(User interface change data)

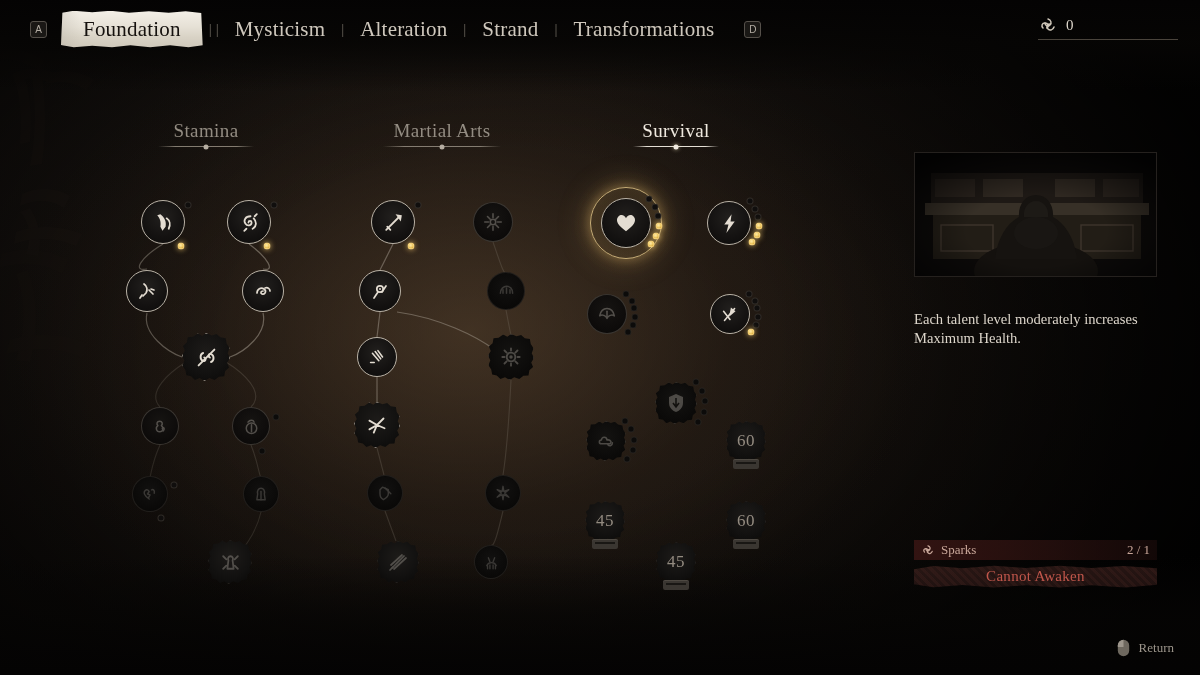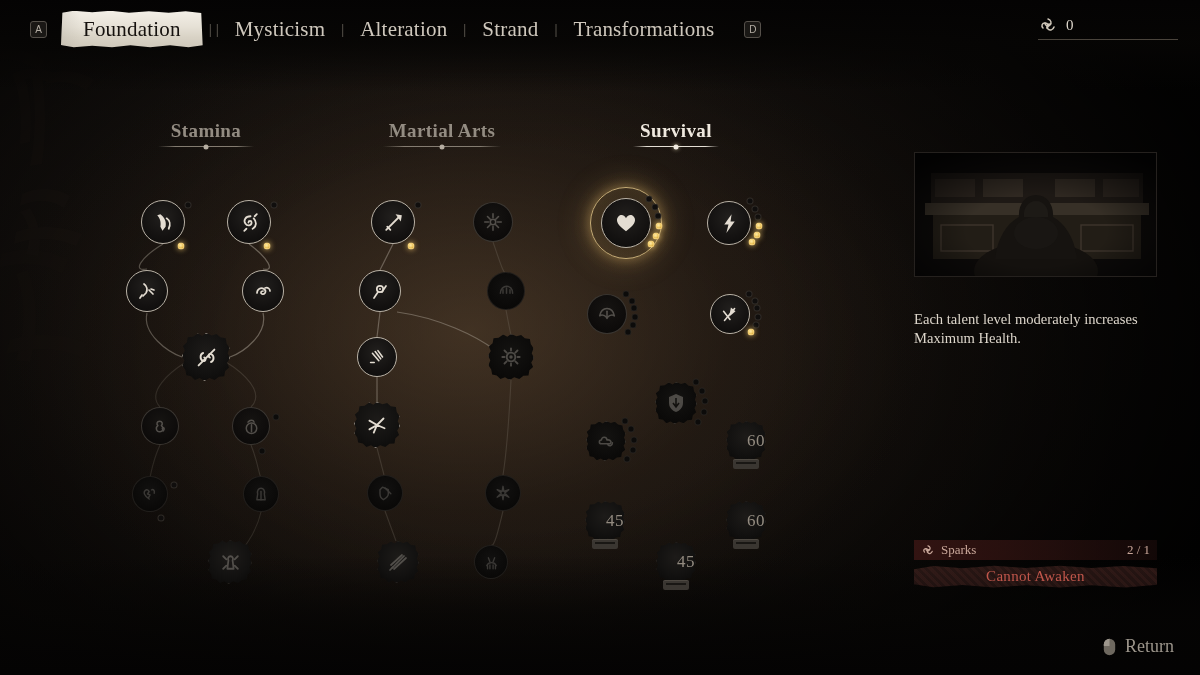--- a/index.html
+++ b/index.html
@@ -105,21 +105,20 @@
   .col-head {
     position: absolute;
     text-align: center;
     z-index: 20;
   }
   .col-head .ctitle {
     font-size: 19px;
     letter-spacing: 0.4px;
     color: #8d8madd;
     white-space: nowrap;
-    font-weight: bold;
   }
   .col-head.dim .ctitle { color: #938c82; }
   .col-head.act .ctitle { color: #efe9df; }
   .col-rule {
     position: relative;
     height: 1px;
     margin-top: 4px;
     background: linear-gradient(90deg, rgba(140,132,120,0) 0%, rgba(150,142,130,0.85) 18%, rgba(150,142,130,0.85) 82%, rgba(140,132,120,0) 100%);
   }
   .col-head.act .col-rule {
@@ -169,21 +168,21 @@
       1% 68%, 5% 57%, 0% 47%, 6% 37%, 2% 27%, 10% 20%, 12% 9%, 23% 8%, 33% 1%, 42% 6%
     );
   }
   .node.dim .flower { border-color: rgba(120,112,102,0.38); background: radial-gradient(circle at 50% 40%, #141311 0%, #0c0b0a 62%, #070605 100%); }
   .node.faint .flower { border-color: rgba(96,89,80,0.24); }
   .node.dim .flower svg, .node.faint .flower svg { opacity: 0.28; }
 
   
   .lockbadge {
     position: relative;
-    display: flex; align-items: center; justify-content: flex-end;
+    display: flex; align-items: center; justify-content: center;
     color: #8d8madd;
     font-size: 17px;
   }
   .lock-num { color: #938b80; font-size: 17px; letter-spacing: 0.5px; }
   .lock-foot {
     position: absolute; left: 50%; bottom: -8px;
     transform: translateX(-50%);
     width: 26px; height: 10px;
     background: #3a3631;
     border-radius: 2px;
@@ -286,21 +285,21 @@
       0% 18%, 8% 4%, 20% 14%, 33% 3%, 46% 13%, 60% 3%, 73% 13%, 86% 4%, 100% 14%,
       100% 86%, 87% 98%, 73% 88%, 60% 98%, 46% 88%, 33% 98%, 20% 87%, 8% 97%, 0% 84%
     );
   }
 
   .return-row {
     position: absolute; right: 26px; bottom: 18px;
     display: flex; align-items: center; gap: 9px;
     z-index: 40;
   }
-  .return-row .rlbl { color: #9c958b; font-size: 18px; }
+  .return-row .rlbl { color: #9c958b; font-size: 13px; }
 </style>
 </head>
 <body>
 
 <div id="root">
 
   <div class="calli" style="left:-14px; top:18px;">
     <svg width="130" height="250" viewBox="0 0 130 250">
       <g fill="#201a15" opacity="0.95">
         <path d="M2 30 C22 26 44 34 58 42 L54 52 C38 44 18 38 0 42 Z"></path>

▶ _TASK ITEM_
From the records above, return each line that has the string "border".

▶ _RESPONSE TO THIS TASK_
   .node.dim .flower { border-color: rgba(120,112,102,0.38); background: radial-gradient(circle at 50% 40%, #141311 0%, #0c0b0a 62%, #070605 100%); }
   .node.faint .flower { border-color: rgba(96,89,80,0.24); }
     border-radius: 2px;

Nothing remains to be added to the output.